Хюррем-султан не терпит тишины. Когда в гареме шепчутся, она вызывает ту, кто слышит всё. Одним словом она может возвысить. Или связать приказом, который не исполнить нельзя.
Глава 7. Хасеки
Покои Хюррем тонули в полумраке. Тяжёлые шторы из тёмного шёлка не пропускали солнце, и только сквозь узкую щель между створками проникала золотая полоса.

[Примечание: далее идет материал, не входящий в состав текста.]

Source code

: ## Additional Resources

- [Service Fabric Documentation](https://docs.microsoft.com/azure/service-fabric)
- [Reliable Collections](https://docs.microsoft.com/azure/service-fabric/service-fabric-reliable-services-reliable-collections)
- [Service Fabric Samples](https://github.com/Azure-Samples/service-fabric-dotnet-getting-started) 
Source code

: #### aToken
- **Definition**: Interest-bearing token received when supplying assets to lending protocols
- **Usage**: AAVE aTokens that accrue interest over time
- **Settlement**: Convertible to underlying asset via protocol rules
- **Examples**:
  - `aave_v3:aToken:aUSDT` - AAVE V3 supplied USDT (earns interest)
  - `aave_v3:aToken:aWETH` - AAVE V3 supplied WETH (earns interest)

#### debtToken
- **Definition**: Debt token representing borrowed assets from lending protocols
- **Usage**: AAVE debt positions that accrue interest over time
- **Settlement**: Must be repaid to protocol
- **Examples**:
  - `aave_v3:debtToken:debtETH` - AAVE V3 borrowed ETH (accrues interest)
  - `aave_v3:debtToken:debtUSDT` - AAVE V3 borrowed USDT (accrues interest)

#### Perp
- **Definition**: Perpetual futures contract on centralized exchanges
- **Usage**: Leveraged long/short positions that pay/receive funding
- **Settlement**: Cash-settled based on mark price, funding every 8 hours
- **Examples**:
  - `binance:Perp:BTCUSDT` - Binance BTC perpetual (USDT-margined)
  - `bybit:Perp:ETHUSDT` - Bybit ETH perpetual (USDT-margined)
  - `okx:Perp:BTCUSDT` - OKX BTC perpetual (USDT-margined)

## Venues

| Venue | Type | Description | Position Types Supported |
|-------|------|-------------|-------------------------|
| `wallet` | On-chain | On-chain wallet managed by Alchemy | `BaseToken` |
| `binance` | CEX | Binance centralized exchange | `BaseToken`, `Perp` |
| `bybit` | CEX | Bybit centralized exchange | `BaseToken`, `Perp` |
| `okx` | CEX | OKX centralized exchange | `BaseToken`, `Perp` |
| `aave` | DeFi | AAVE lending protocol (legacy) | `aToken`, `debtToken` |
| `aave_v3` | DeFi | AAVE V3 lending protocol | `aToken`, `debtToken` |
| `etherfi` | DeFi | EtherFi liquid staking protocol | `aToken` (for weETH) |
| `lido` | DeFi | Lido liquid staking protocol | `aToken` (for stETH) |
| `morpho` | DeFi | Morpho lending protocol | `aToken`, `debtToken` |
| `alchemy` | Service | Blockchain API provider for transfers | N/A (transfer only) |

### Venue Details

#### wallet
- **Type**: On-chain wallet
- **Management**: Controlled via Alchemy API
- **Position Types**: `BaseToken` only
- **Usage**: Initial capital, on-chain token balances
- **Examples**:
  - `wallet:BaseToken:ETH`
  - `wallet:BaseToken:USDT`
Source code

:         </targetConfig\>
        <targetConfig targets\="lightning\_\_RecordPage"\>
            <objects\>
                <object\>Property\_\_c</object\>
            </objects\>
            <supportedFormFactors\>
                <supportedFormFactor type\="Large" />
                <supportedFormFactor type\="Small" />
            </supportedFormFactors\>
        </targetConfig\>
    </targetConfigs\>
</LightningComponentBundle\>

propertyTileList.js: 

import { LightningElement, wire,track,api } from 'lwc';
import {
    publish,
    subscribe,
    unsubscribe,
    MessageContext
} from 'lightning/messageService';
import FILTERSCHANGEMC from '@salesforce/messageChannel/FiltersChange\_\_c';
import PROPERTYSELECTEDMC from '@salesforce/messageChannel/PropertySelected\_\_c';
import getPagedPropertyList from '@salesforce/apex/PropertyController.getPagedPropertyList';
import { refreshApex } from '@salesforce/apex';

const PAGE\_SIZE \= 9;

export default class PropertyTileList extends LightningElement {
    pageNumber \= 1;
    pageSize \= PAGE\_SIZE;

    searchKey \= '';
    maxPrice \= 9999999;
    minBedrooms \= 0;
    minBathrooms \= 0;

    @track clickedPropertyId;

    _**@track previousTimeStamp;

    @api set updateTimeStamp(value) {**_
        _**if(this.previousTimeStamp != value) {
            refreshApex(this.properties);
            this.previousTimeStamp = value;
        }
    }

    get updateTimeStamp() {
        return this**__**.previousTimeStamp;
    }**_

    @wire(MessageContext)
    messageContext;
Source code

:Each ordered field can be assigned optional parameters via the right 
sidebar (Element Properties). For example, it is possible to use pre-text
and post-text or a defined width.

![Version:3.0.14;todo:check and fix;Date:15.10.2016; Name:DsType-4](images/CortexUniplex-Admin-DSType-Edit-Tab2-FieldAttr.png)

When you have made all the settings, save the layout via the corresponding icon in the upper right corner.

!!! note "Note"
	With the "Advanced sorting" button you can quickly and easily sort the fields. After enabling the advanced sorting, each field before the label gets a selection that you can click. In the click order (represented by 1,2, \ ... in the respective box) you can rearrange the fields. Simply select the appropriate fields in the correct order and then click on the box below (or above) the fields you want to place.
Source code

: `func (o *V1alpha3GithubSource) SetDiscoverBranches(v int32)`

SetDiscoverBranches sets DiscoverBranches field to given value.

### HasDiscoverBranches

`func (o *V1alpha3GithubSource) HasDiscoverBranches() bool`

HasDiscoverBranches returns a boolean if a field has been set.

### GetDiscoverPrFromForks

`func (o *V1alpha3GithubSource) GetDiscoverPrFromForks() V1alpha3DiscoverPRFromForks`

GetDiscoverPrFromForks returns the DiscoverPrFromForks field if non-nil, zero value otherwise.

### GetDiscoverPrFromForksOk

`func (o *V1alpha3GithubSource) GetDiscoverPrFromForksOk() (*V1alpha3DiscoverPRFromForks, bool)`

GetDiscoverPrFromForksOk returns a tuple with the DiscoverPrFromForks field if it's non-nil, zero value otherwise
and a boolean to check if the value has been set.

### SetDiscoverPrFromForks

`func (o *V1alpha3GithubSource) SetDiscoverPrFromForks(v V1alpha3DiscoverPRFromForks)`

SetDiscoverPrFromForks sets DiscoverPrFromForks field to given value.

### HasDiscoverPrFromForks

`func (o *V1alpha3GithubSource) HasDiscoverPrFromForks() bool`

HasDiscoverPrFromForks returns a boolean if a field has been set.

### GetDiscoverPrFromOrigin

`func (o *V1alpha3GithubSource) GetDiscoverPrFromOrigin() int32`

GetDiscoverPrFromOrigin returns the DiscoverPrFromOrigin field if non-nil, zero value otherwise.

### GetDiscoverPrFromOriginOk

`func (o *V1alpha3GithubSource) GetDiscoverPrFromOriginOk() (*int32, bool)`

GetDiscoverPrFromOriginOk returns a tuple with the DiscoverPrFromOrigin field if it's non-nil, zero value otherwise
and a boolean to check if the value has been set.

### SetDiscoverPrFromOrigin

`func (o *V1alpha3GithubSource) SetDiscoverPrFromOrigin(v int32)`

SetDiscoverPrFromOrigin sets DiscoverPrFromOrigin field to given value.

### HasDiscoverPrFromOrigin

Она ложилась на ковёр, пересекала его наискось и гасла у подножия тахты. В воздухе стоял запах уда, дымного, властного, смешанного с розовой водой, которая рядом с ним казалась слабой и послушной.
Хюррем лежала на подушках. Глаза закрыты. На висках поблёскивал мокрый шёлк, пропитанный лавандовой настойкой. Одна рука безвольно лежала на шёлковом одеяле, пальцы чуть подрагивали, то ли от боли, то ли от снов, что не приносили отдыха.
Нигяр вошла бесшумно. Поставила поднос на низкий столик у тахты. Склянка из тёмного стекла, чашка с водой, ломтик лимона на фаянсовом блюдце. Каждое движение было выверенным и плавным, как учили много лет назад. Служанка не нарушает тишину госпожи. Служанка есть продолжение этой тишины.
– Принесла?
Голос Хюррем прозвучал глухо, как из-под перины. Она не открыла глаз.
– Да, хасеки-султан.
– Долго.
– Лекарь готовил снадобье при мне.
Хюррем приоткрыла один глаз. Светлый, острый. Он смотрел на Нигяр с усмешкой, которую та слишком хорошо знала.
– Якуб никогда не готовит долго. Он работает ровно столько, сколько нужно. Ты задержалась, Нигяр.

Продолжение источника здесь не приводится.